SABAH YILDIZI LUFİCER : IŞIKTAN KARANLIĞA

Venüs gezegenine geçmişteki sayısız uygarlık tarafından tapılmış, ona türlü anlamlar, sıfatlar yüklenmiş, haliyle bunlar da efsaneleri oluşturmuştur. İşte bu efsaneler de bir süre sonra din halini almış ve kültüre yerleşmiştir. Dinde yer edinen bu efsanelerden biri de düşmüş melek Lucifer'dır.

Aslında Lucifer, Venüs ile ilişkilidir.
Venüs'ün hem kendisi hem de yörüngesi güneşe daha yakındır. Bu yüzden dünya gözüyle onu sadece güneş doğmadan yada batmadan önce görürüz. İşte bu durum eski toplulukların ilgisini çekmiş ve onu tanrı-tanrıça yada melek gibi mistik ögelerle ilişkilendirmişlerdir. Bu alışıldık bir durumdur çünkü neredeyse hemen her dinin temelinde ışığa tapınma yatar. O halde Güneş batarken yada doğarken gözle görülebilen bir başka ışık kaynağı olan Venüs gezegeni de ilahlaştırılmadan bırakılmayacak, dahası onun güneşten önce ve sonra doğuşunda ve diğer ışık kaynaklarına kıyasla sahip olduğu boyutta anlamlar aranacaktır.

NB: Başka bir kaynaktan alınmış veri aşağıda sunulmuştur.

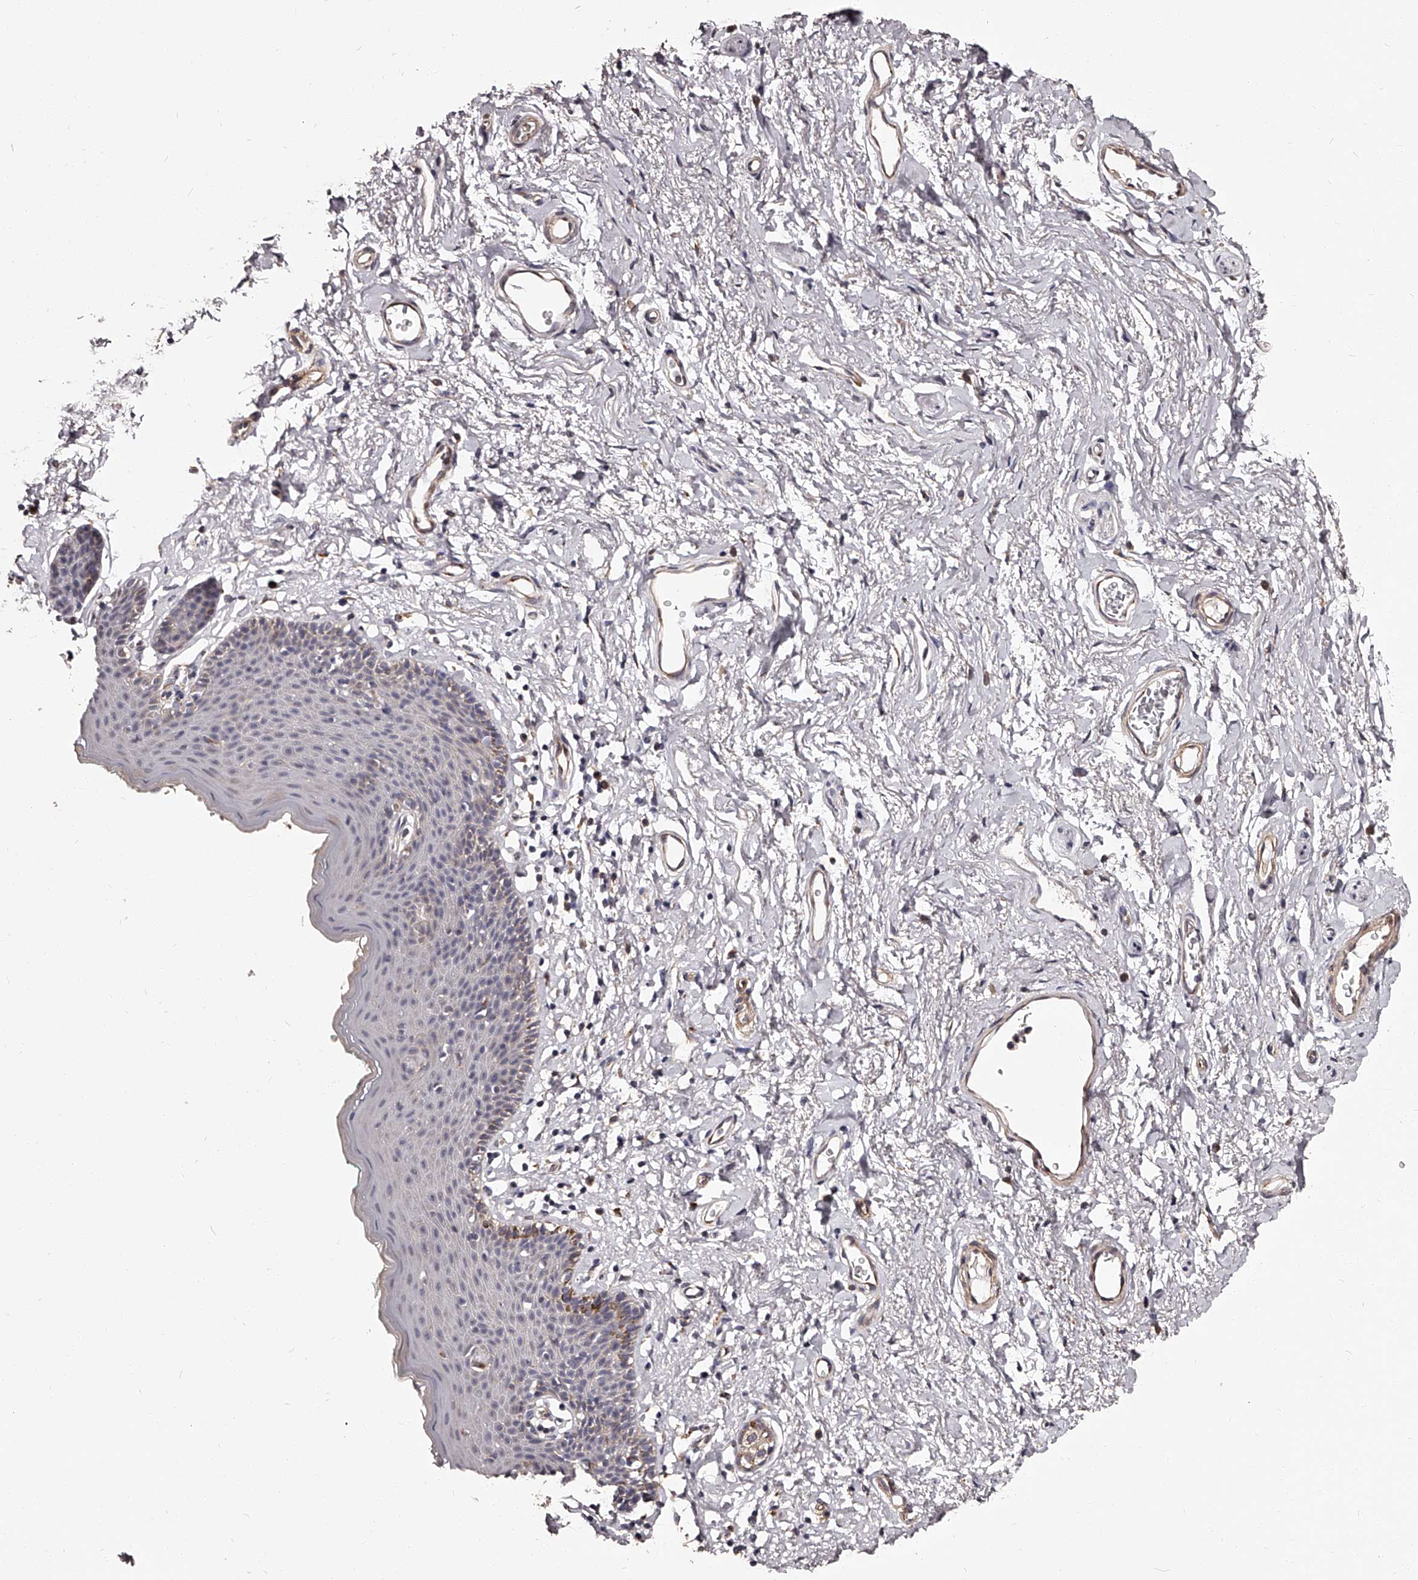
{"staining": {"intensity": "weak", "quantity": "<25%", "location": "cytoplasmic/membranous"}, "tissue": "skin", "cell_type": "Epidermal cells", "image_type": "normal", "snomed": [{"axis": "morphology", "description": "Normal tissue, NOS"}, {"axis": "topography", "description": "Vulva"}], "caption": "The micrograph shows no staining of epidermal cells in normal skin. The staining is performed using DAB (3,3'-diaminobenzidine) brown chromogen with nuclei counter-stained in using hematoxylin.", "gene": "RSC1A1", "patient": {"sex": "female", "age": 66}}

Tıpkı aydınlık olan "Gündüz'e" Dyeus-pat(h)er yani "baba tanrı" denmesi yada en büyük ışık kaynağı olan Güneş'in İsa ile ilişkilendirilmesi gibi. Hristiyanlıktaki İsa en büyük ışık kaynağı iken, ona oranla daha az ışık saçan kaynaklar meleklere dönüşmüştür, tıpkı Lucifer gibi.

Nasıl ki Sümer, Babil, Mısır gibi birçok toplumda en güçlü ışık kaynağı olan Güneş baş tanrı oluyor ve daha az ışık saçan Ay, Venüs ve Yıldızlar alt kademe tanrılar yada mistik yaratıklar halini alıyorsa İbrahimi mitolojide de durum aynıdır. Bu düşmüş melek motifi 2. Hanok (Enoch) 29:3-4'te ve diğer bazı bölümlerinde de karşımıza çıkar.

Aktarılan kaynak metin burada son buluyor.